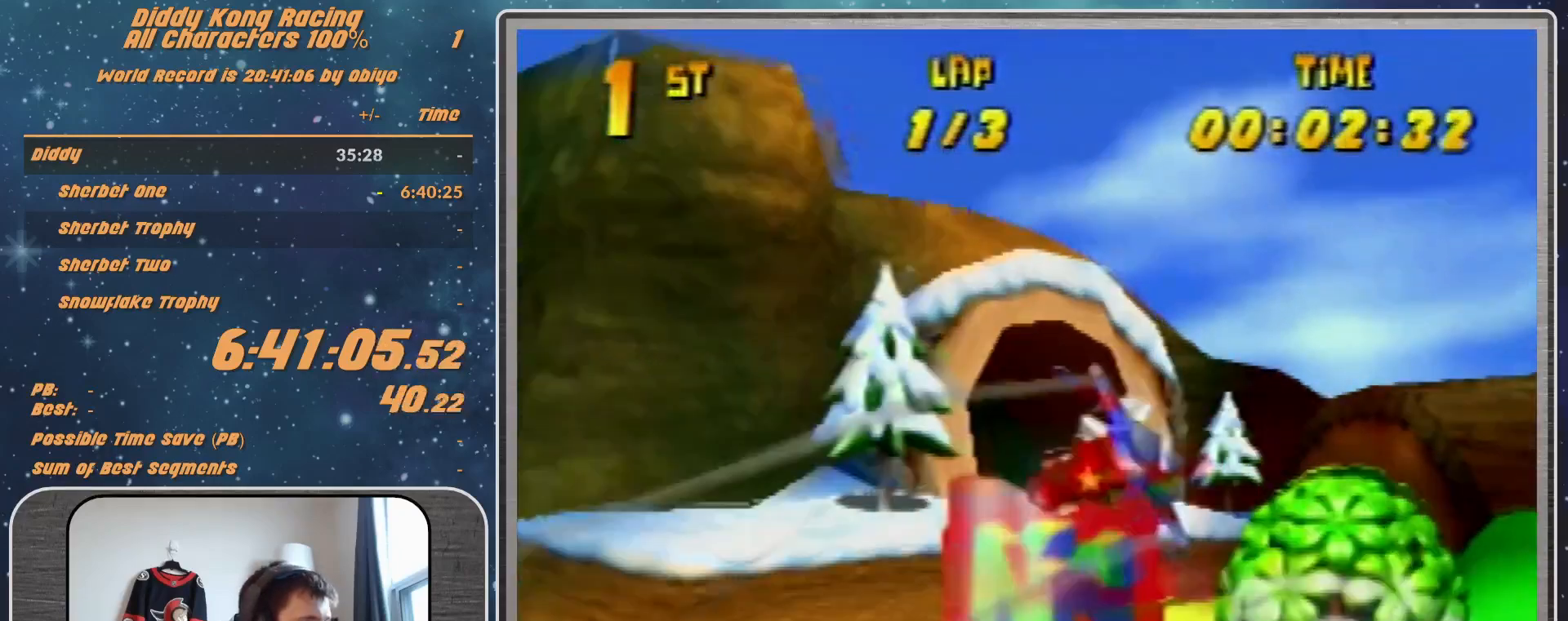
{"buttons": ["R1"], "left_stick": "left", "events": [[33, "left_stick", "down"], [100, "left_stick", "center"], [267, "left_stick", "left"]]}
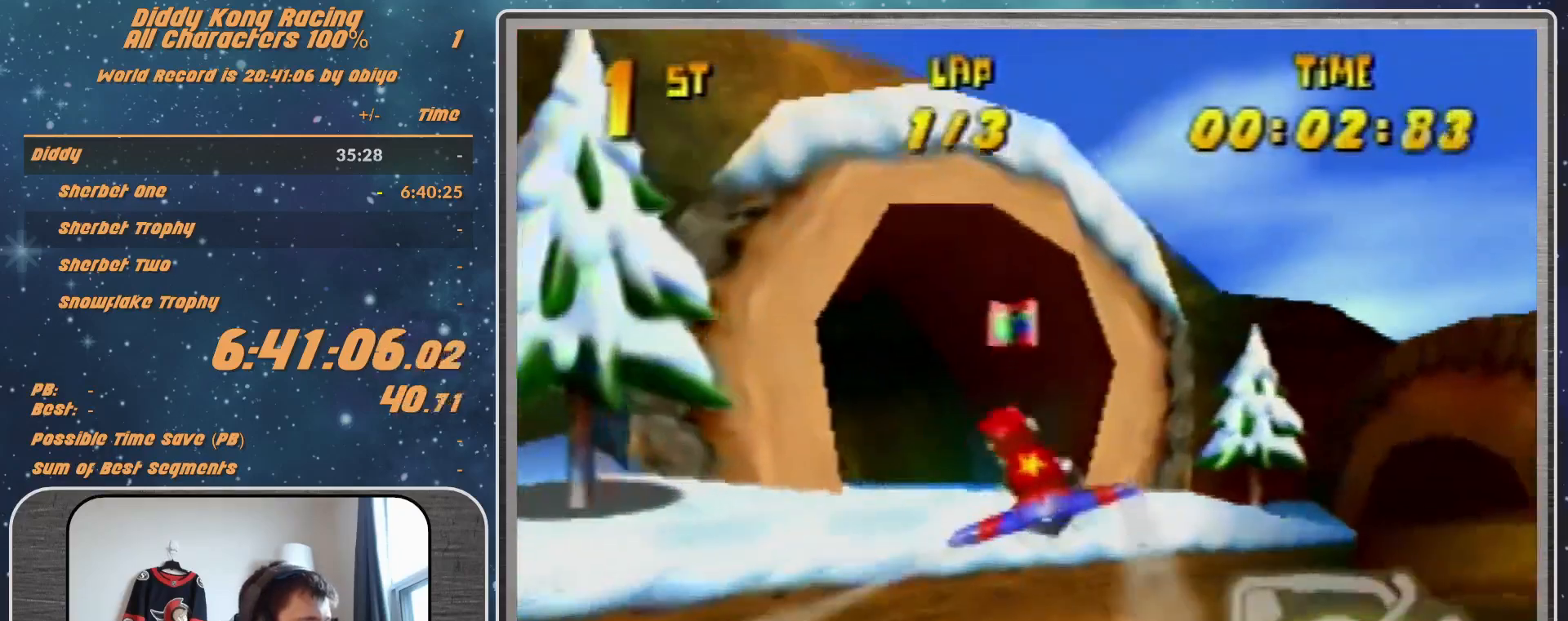
{"buttons": [], "left_stick": "left", "events": [[200, "left_stick", "up-left"], [300, "left_stick", "left"], [500, "R1", "up"]]}
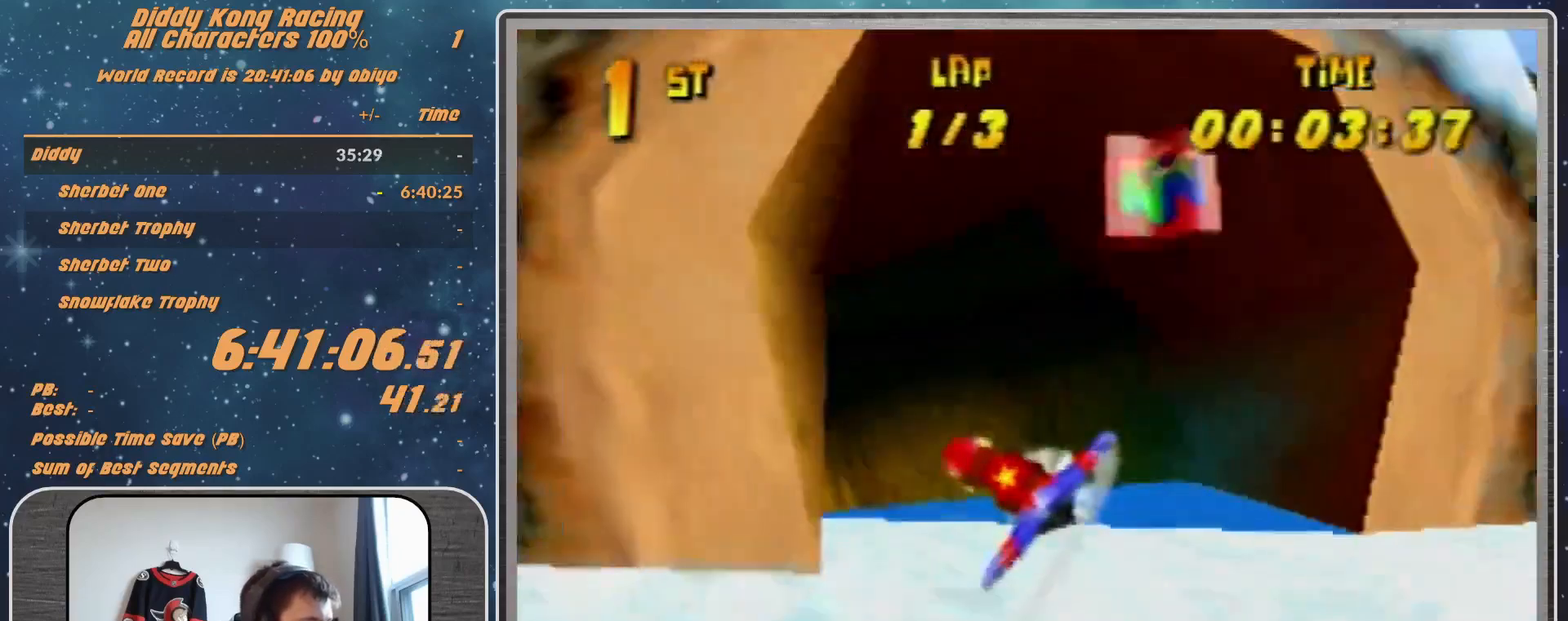
{"buttons": ["R1"], "left_stick": "left", "events": [[133, "R1", "down"], [200, "R1", "up"], [367, "R1", "down"]]}
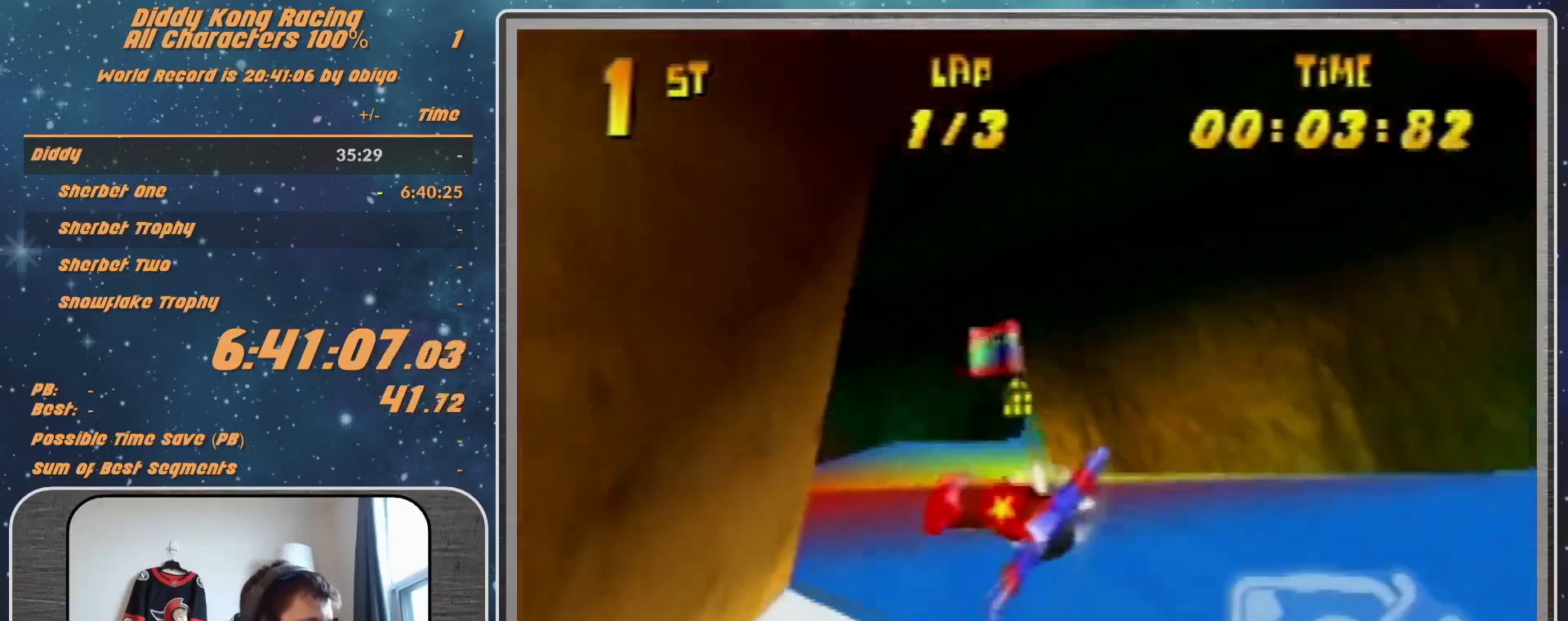
{"buttons": ["R1"], "left_stick": "right", "events": [[133, "R1", "up"], [133, "left_stick", "center"], [333, "R1", "down"], [500, "left_stick", "right"]]}
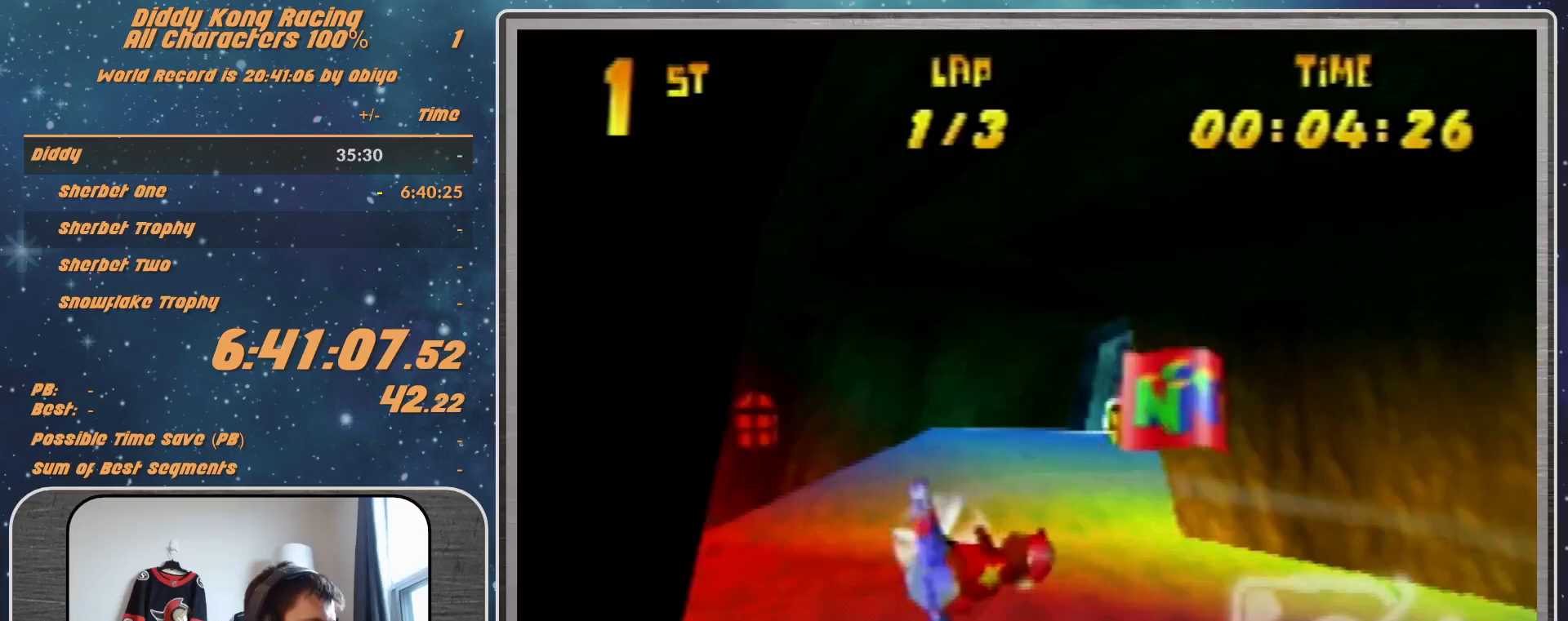
{"buttons": ["R1"], "left_stick": "right", "events": []}
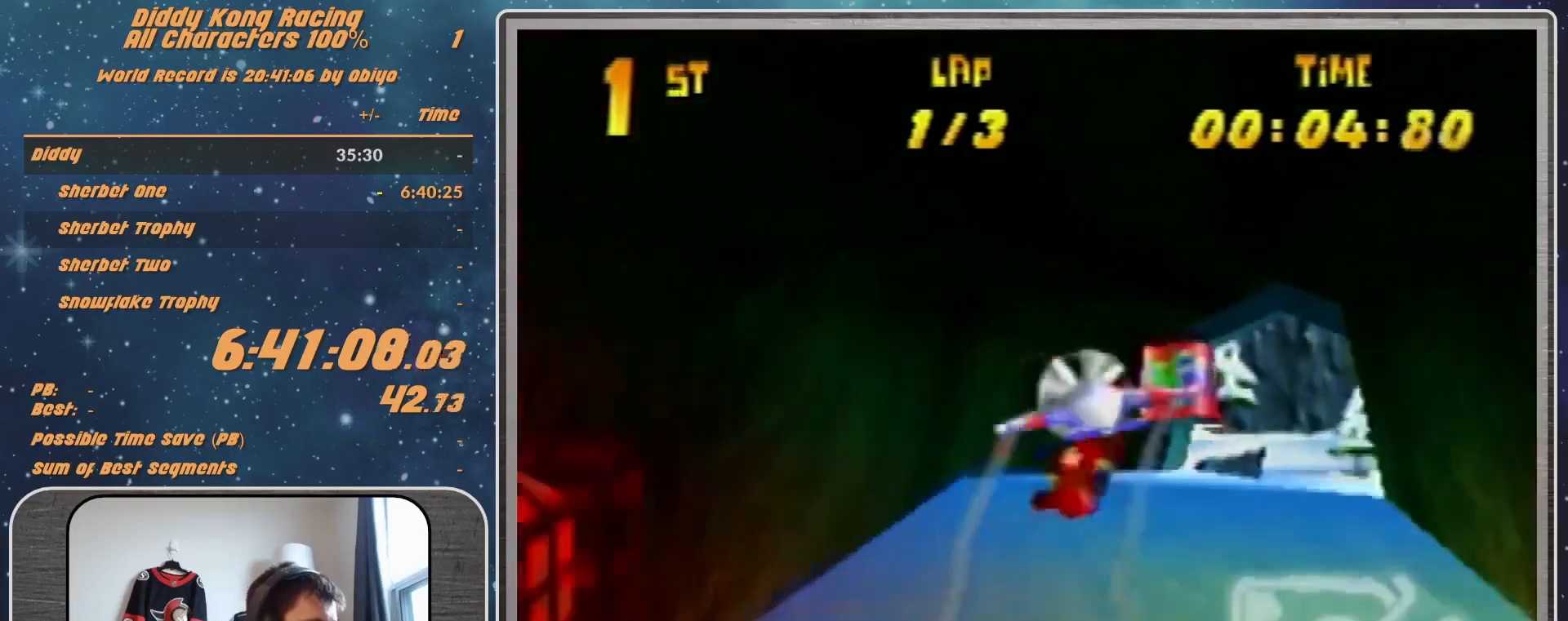
{"buttons": ["B", "R1"], "left_stick": "right", "events": [[267, "B", "down"]]}
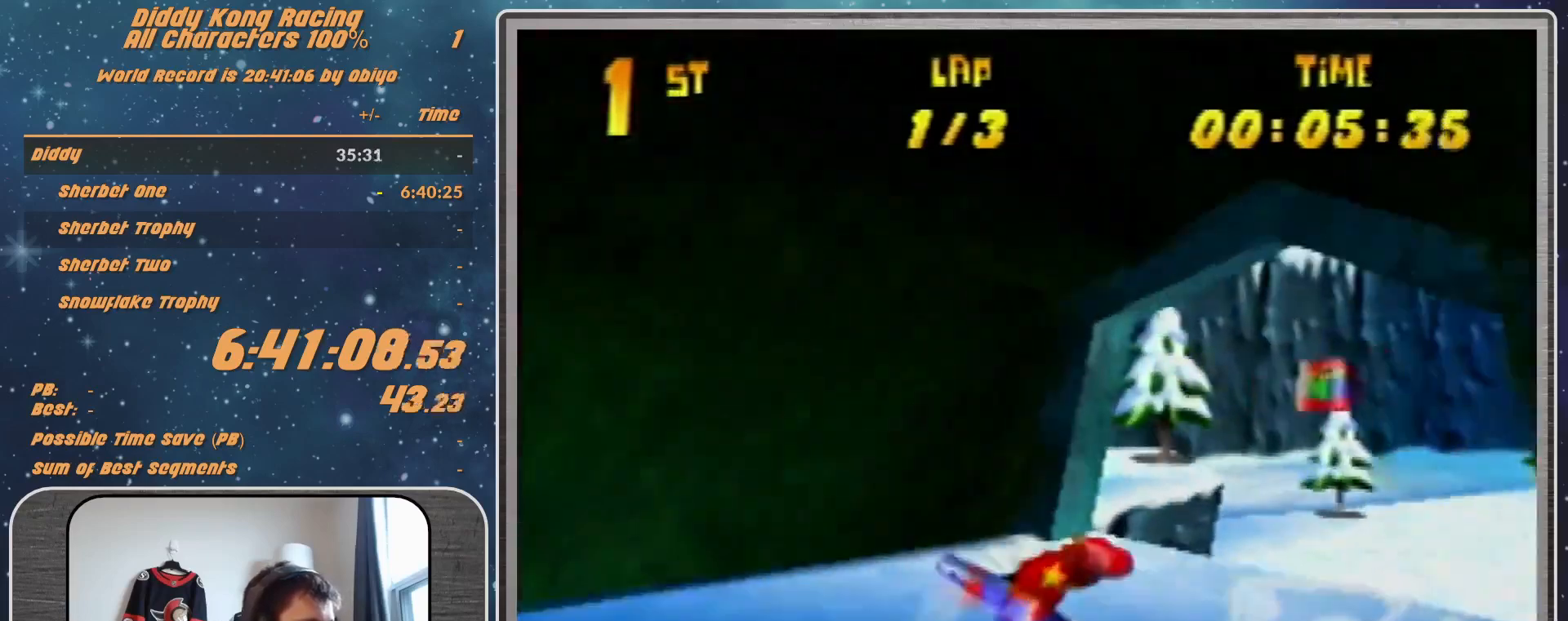
{"buttons": [], "left_stick": "right", "events": [[300, "B", "up"], [300, "R1", "up"], [367, "R1", "down"], [433, "R1", "up"]]}
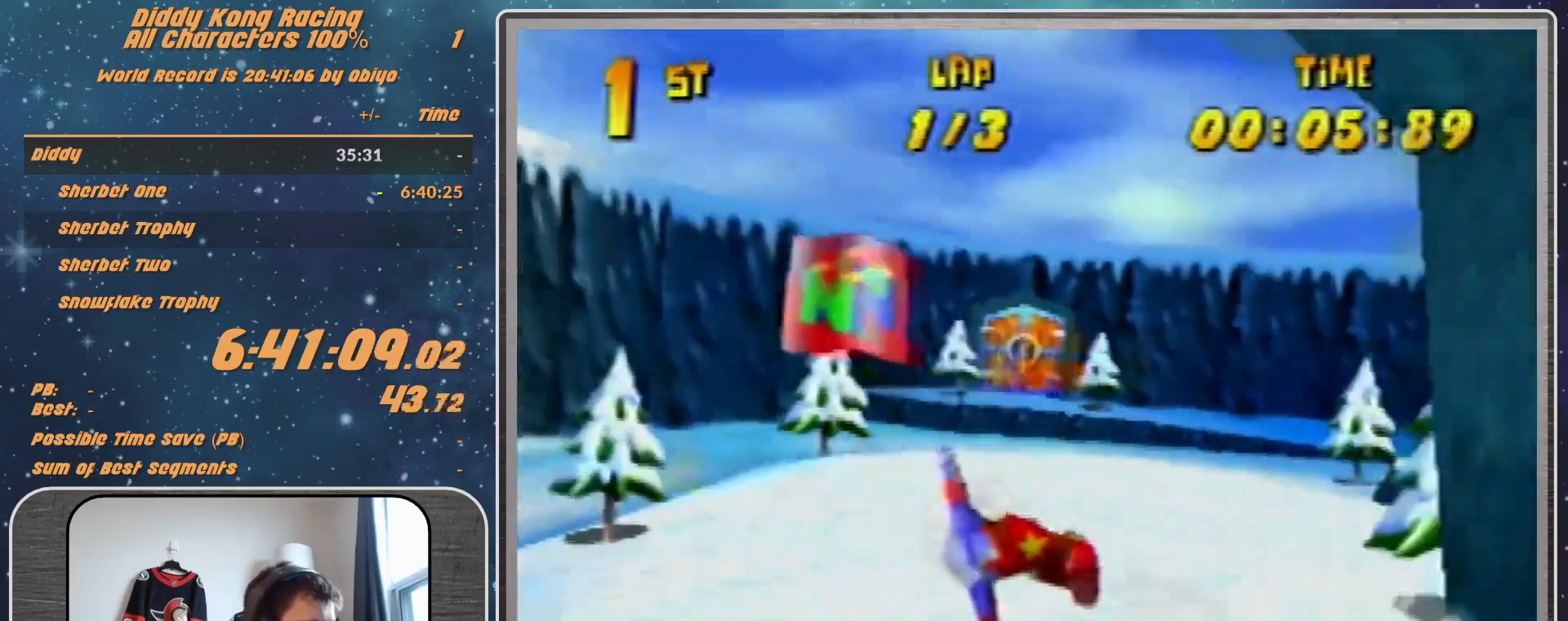
{"buttons": ["R1"], "left_stick": "left", "events": [[33, "R1", "down"], [333, "left_stick", "center"], [400, "left_stick", "left"]]}
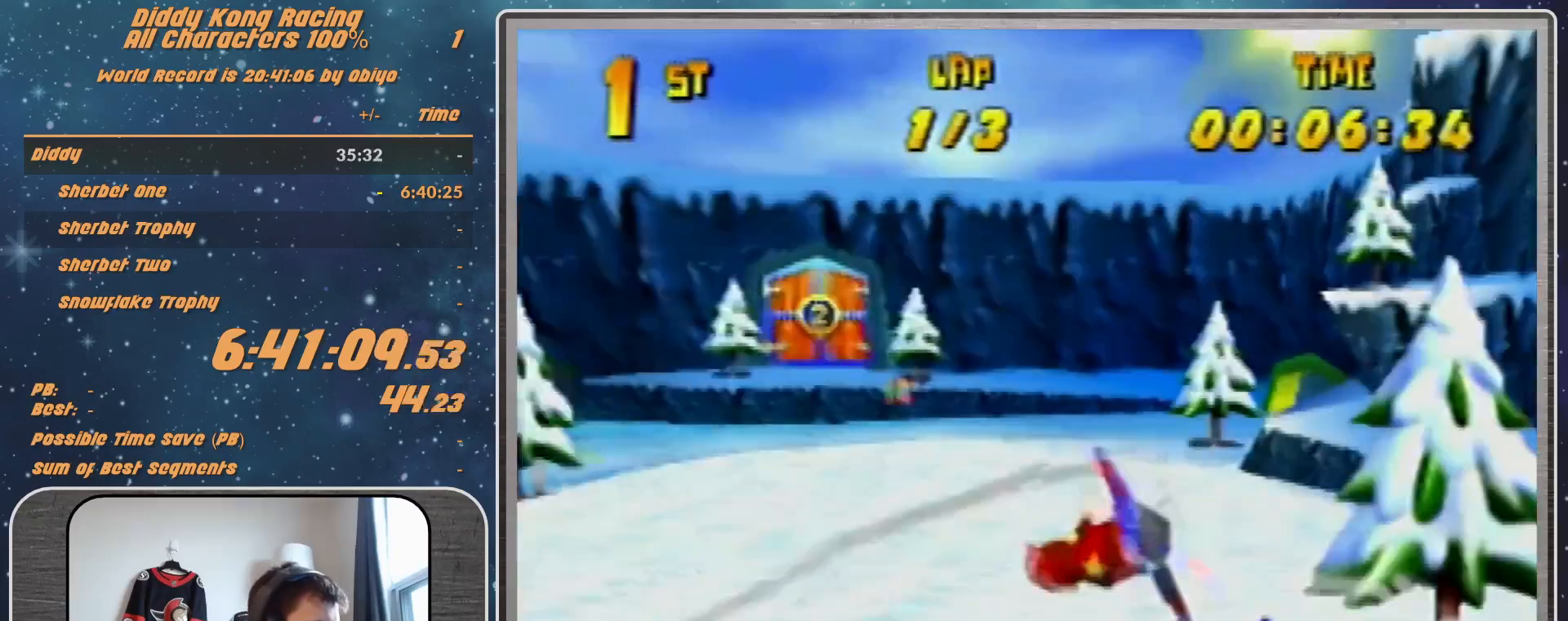
{"buttons": [], "left_stick": "right", "events": [[33, "left_stick", "center"], [333, "left_stick", "right"], [500, "R1", "up"]]}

◇ ◇ ◇ ◇ ◇

__Assignment__
The answer must be every line of the records above that holds the word "center".

__Answer to this exercise__
{"buttons": ["R1"], "left_stick": "left", "events": [[33, "left_stick", "down"], [100, "left_stick", "center"], [267, "left_stick", "left"]]}
{"buttons": ["R1"], "left_stick": "right", "events": [[133, "R1", "up"], [133, "left_stick", "center"], [333, "R1", "down"], [500, "left_stick", "right"]]}
{"buttons": ["R1"], "left_stick": "left", "events": [[33, "R1", "down"], [333, "left_stick", "center"], [400, "left_stick", "left"]]}
{"buttons": [], "left_stick": "right", "events": [[33, "left_stick", "center"], [333, "left_stick", "right"], [500, "R1", "up"]]}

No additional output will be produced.